The owner of an office building next door to Carousel Mall – the Enterprise Building at 320 N. E St., a 70,000-square-foot office structure that its fully leased – said he believes the city is making a good-faith effort to restore the mall property.
“I have a positive outlook about the Carousel Mall, and I believe in the direction they’re going,” said Alan Stanly, a San Marcos resident who has owned The Enterprise Building since 2017. “From a business perspective it’s an enormous asset. It’s a great location.”
But, like Sanchez, Stanly believes it will be difficult to develop anything on the mall site anytime soon.
“It will take two to five years to develop anything if they choose demolition, primarily because of environmental issues,” Stanly said. “There was an auto repair place there before the mall, so there could be groundwater issues, and there’s asbestos in the buildings. Plus, you have to deal with California’s environmental laws, which are very complex, before you can build anything.”
The mall, which is no longer surrounded by a fence, is a threat to public safety that needs to be removed as soon as possible, according to Valdivia.
“We have to do something in order to avoid a cataclysm, like a firefighter or a homeless person getting killed,” Valdivia said. “But the council is floundering and it doesn’t know what to do. If you do what’s right, it’s a good thing for the city and everyone wins.”
I’m a security guard for Platimum Security on City Campus patrol and one of our duties is to keep homeless people out of the mall. These individuals are constantly trespassing into the mall. They go to take copper wiring and whatever else they can get to recycle for money.
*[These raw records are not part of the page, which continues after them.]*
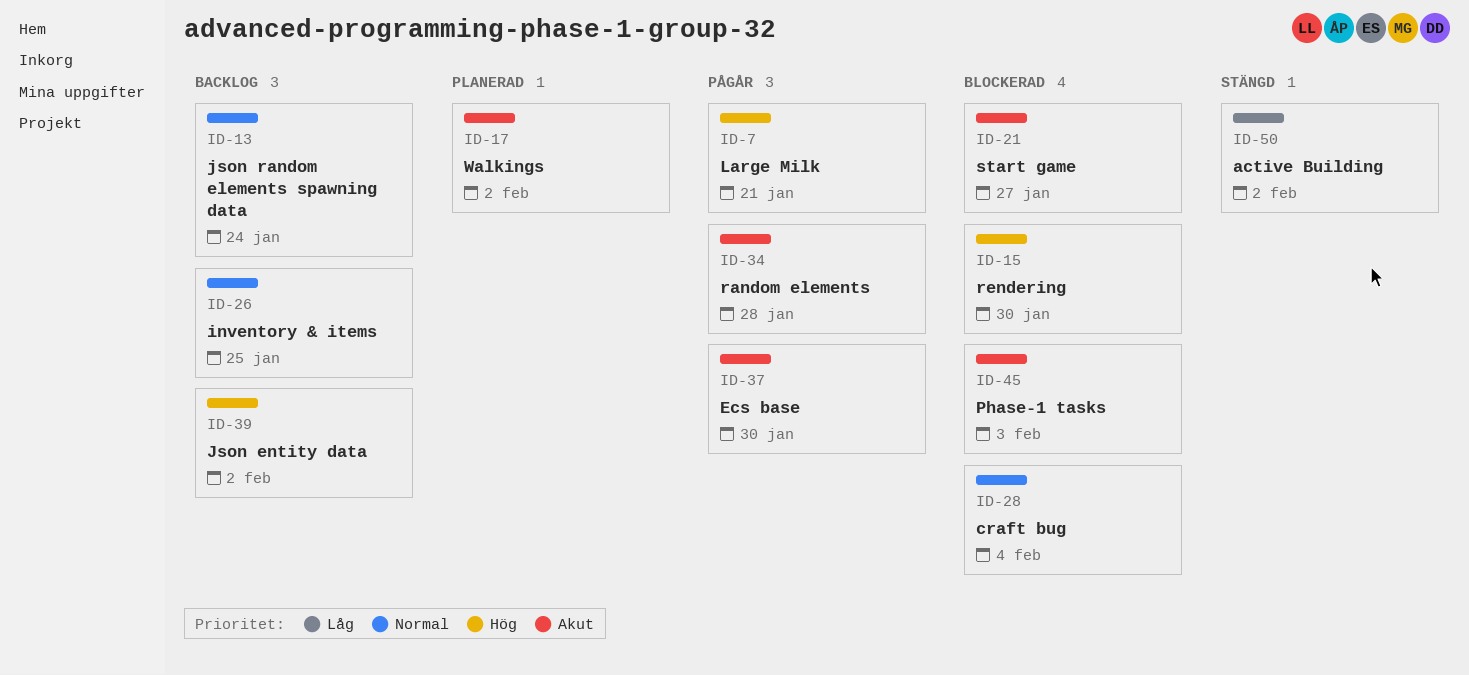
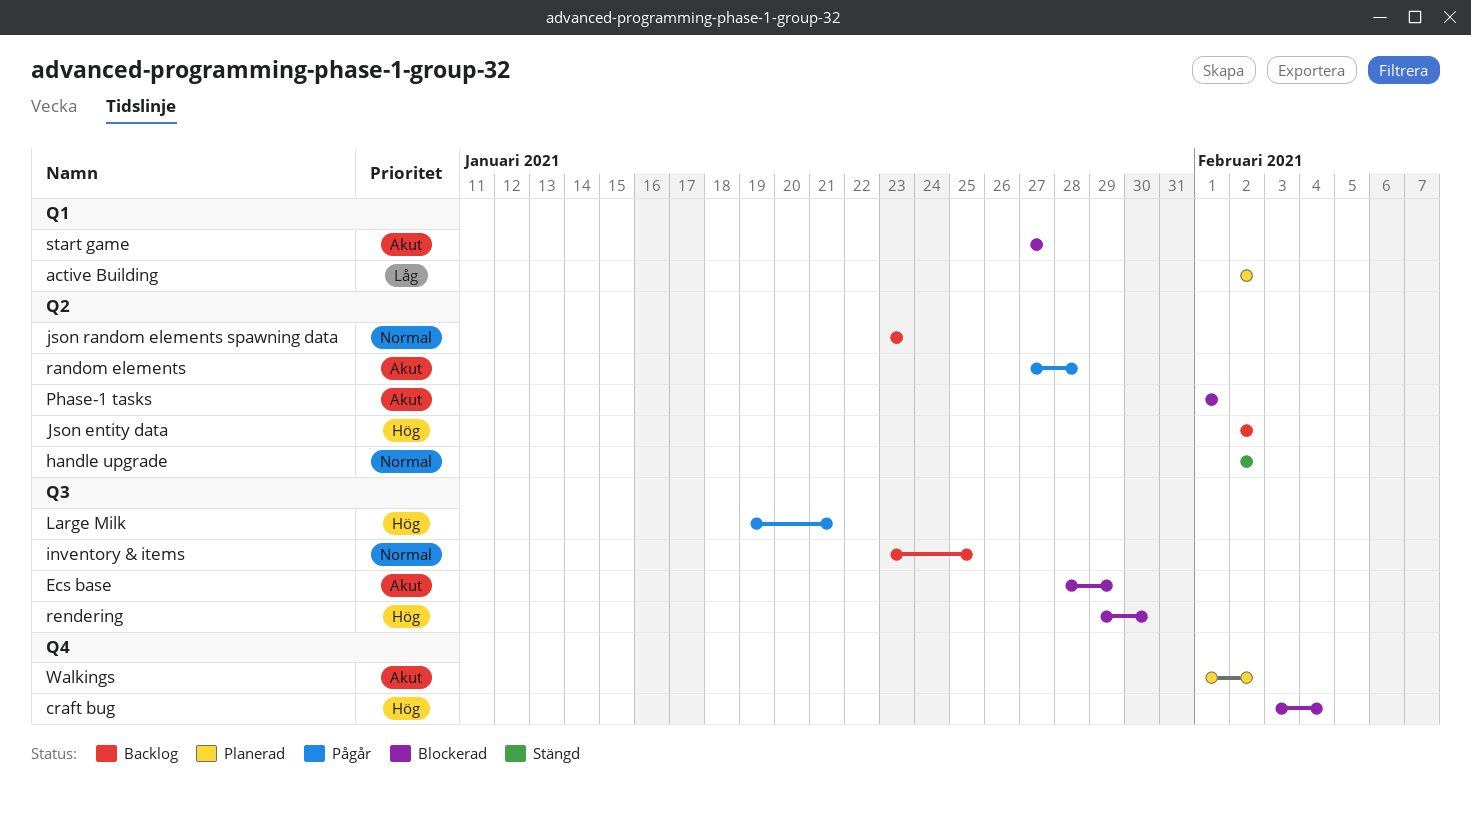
active Building, status: Stängd -> Planerad
craft bug, priority: Normal -> Hög
Ecs base, status: Pågår -> Blockerad
Ecs base, due: Jan 30 -> Jan 29
handle upgrade: none -> present
json random elements spawning data, due: Jan 24 -> Jan 23
Phase-1 tasks, due: Feb 3 -> Feb 1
And I’m sure they do other things there such as drug use, etc. we regularly go in there to clear them out of the mall, or to escort firefighters when they have to enter. We have regularly arrested people but it’s only a trespassing offense so they’re given a ticket and released only to keep entering the mall over and over. In my opinion I think sooner or later something seriously grave may happen there.